═══ Information given ═══
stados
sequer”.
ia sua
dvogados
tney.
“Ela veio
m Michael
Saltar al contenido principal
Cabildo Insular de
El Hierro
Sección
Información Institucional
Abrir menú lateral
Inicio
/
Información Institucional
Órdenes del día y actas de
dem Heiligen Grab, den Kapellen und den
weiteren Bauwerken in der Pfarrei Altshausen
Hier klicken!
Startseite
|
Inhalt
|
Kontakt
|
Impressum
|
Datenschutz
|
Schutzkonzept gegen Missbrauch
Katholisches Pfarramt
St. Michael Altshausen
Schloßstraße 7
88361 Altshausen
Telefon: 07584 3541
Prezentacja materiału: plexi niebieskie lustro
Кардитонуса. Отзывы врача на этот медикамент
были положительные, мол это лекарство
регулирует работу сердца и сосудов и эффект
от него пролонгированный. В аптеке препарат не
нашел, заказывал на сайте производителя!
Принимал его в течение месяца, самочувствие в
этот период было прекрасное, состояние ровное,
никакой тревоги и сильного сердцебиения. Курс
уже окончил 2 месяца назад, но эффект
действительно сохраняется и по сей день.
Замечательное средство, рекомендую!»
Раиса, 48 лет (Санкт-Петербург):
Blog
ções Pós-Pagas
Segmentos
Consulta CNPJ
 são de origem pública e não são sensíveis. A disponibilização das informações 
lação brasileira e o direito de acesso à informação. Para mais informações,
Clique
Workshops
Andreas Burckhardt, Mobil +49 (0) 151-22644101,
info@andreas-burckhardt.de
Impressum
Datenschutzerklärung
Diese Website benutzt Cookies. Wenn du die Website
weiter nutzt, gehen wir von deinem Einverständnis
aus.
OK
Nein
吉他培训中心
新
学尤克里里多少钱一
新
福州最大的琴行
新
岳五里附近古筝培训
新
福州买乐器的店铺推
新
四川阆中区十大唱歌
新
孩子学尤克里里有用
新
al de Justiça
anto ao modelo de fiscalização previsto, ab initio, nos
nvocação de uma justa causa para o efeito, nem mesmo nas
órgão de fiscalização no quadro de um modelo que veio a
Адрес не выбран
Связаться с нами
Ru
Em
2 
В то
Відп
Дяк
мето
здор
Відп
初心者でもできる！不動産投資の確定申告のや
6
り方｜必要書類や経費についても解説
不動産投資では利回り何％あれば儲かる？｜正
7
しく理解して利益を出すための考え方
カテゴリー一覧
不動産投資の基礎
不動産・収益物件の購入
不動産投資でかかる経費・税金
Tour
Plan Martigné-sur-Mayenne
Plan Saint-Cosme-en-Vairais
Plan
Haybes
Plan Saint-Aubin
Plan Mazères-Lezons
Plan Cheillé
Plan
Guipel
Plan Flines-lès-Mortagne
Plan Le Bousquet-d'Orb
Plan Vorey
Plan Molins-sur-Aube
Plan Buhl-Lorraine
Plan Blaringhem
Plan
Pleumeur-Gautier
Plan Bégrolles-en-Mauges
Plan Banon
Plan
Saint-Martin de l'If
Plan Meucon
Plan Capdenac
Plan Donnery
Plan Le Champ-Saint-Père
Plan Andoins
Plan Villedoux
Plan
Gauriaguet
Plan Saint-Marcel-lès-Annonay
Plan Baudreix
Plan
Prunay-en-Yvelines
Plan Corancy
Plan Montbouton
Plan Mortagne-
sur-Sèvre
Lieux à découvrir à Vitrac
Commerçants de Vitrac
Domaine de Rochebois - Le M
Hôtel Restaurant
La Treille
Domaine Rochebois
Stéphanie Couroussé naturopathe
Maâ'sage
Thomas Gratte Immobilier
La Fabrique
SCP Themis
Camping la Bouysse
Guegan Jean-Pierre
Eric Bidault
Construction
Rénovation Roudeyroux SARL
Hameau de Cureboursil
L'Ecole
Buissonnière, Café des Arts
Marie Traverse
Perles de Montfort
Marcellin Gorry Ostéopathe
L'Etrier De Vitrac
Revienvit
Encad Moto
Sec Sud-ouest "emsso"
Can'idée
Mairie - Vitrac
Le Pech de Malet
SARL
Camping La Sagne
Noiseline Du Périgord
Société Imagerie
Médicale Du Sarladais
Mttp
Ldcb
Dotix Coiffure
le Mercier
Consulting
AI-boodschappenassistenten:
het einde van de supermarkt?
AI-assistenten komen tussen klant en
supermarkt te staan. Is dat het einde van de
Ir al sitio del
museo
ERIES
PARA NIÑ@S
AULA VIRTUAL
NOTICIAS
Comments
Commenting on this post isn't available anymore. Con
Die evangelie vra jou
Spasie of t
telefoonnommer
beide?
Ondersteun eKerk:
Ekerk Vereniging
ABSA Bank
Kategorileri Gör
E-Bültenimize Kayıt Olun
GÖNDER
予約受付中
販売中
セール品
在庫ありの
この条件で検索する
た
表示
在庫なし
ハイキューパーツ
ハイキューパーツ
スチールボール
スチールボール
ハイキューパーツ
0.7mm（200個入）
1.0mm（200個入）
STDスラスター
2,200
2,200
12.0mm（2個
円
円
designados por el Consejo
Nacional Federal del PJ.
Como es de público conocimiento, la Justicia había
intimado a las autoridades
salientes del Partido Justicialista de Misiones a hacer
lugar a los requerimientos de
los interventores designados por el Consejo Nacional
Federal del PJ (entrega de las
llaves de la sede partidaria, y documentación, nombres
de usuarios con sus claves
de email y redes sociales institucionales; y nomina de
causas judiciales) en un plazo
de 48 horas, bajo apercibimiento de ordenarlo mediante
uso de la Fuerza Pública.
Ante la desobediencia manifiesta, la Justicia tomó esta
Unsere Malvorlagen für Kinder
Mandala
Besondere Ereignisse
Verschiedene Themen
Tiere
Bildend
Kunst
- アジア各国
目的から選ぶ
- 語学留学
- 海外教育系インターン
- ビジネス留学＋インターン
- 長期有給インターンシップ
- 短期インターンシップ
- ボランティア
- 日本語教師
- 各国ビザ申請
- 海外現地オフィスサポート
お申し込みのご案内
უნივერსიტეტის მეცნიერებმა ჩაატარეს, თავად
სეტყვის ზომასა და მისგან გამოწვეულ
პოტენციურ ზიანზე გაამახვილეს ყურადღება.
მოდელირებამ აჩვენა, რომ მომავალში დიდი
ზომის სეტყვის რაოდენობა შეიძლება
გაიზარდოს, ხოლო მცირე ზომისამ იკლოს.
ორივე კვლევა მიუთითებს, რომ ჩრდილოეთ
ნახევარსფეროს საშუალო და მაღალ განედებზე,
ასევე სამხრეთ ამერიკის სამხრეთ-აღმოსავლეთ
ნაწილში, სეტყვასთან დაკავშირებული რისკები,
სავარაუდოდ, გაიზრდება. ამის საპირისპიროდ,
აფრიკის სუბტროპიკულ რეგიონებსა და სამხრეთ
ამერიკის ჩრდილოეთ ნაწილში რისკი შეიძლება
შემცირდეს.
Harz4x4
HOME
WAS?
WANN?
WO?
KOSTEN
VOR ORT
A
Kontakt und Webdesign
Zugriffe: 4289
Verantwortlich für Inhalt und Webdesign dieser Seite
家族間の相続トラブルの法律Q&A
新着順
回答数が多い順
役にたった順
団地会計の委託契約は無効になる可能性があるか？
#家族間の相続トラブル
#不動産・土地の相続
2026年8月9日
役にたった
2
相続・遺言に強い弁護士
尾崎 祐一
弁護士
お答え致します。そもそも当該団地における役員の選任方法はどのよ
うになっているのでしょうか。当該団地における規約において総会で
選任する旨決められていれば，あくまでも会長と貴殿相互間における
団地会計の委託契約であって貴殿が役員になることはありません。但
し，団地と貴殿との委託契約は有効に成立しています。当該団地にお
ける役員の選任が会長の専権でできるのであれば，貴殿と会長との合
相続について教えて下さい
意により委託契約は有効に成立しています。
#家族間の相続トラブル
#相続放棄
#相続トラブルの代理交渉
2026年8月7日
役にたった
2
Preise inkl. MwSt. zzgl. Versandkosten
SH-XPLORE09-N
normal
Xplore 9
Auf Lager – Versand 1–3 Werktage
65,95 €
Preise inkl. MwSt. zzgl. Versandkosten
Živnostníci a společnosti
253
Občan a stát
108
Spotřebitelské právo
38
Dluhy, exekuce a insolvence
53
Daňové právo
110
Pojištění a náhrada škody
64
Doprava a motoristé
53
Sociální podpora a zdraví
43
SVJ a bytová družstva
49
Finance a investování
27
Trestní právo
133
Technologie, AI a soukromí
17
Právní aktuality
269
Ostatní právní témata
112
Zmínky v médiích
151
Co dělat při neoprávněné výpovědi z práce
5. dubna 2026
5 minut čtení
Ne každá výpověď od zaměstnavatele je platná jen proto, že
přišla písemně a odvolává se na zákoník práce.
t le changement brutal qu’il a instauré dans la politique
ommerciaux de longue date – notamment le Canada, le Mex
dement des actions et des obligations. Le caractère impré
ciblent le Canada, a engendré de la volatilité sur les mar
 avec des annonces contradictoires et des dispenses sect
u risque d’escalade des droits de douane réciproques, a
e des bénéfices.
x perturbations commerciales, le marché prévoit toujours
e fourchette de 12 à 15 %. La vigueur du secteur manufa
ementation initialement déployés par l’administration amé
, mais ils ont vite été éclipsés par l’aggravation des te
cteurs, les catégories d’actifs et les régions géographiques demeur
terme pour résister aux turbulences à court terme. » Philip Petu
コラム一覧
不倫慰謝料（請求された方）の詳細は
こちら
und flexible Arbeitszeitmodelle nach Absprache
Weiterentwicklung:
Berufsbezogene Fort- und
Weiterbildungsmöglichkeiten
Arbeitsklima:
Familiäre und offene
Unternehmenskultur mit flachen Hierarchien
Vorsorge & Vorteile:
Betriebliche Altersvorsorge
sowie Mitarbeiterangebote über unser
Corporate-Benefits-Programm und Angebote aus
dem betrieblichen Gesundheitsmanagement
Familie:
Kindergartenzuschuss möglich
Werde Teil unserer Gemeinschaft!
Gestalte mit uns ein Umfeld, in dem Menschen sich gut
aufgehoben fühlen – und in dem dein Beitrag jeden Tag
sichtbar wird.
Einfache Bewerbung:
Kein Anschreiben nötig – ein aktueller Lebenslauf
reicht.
═══
Can you put each line from the start of the records through the line containing "Кардитонуса. Отзывы врача на этот медикамент", that line included, into a numbered list, skipping any blank lines?

» Solution to this problem:
1. stados
2. sequer”.
3. ia sua
4. dvogados
5. tney.
6. “Ela veio
7. m Michael
8. Saltar al contenido principal
9. Cabildo Insular de
10. El Hierro
11. Sección
12. Información Institucional
13. Abrir menú lateral
14. Inicio
15. /
16. Información Institucional
17. Órdenes del día y actas de
18. dem Heiligen Grab, den Kapellen und den
19. weiteren Bauwerken in der Pfarrei Altshausen
20. Hier klicken!
21. Startseite
22. |
23. Inhalt
24. |
25. Kontakt
26. |
27. Impressum
28. |
29. Datenschutz
30. |
31. Schutzkonzept gegen Missbrauch
32. Katholisches Pfarramt
33. St. Michael Altshausen
34. Schloßstraße 7
35. 88361 Altshausen
36. Telefon: 07584 3541
37. Prezentacja materiału: plexi niebieskie lustro
38. Кардитонуса. Отзывы врача на этот медикамент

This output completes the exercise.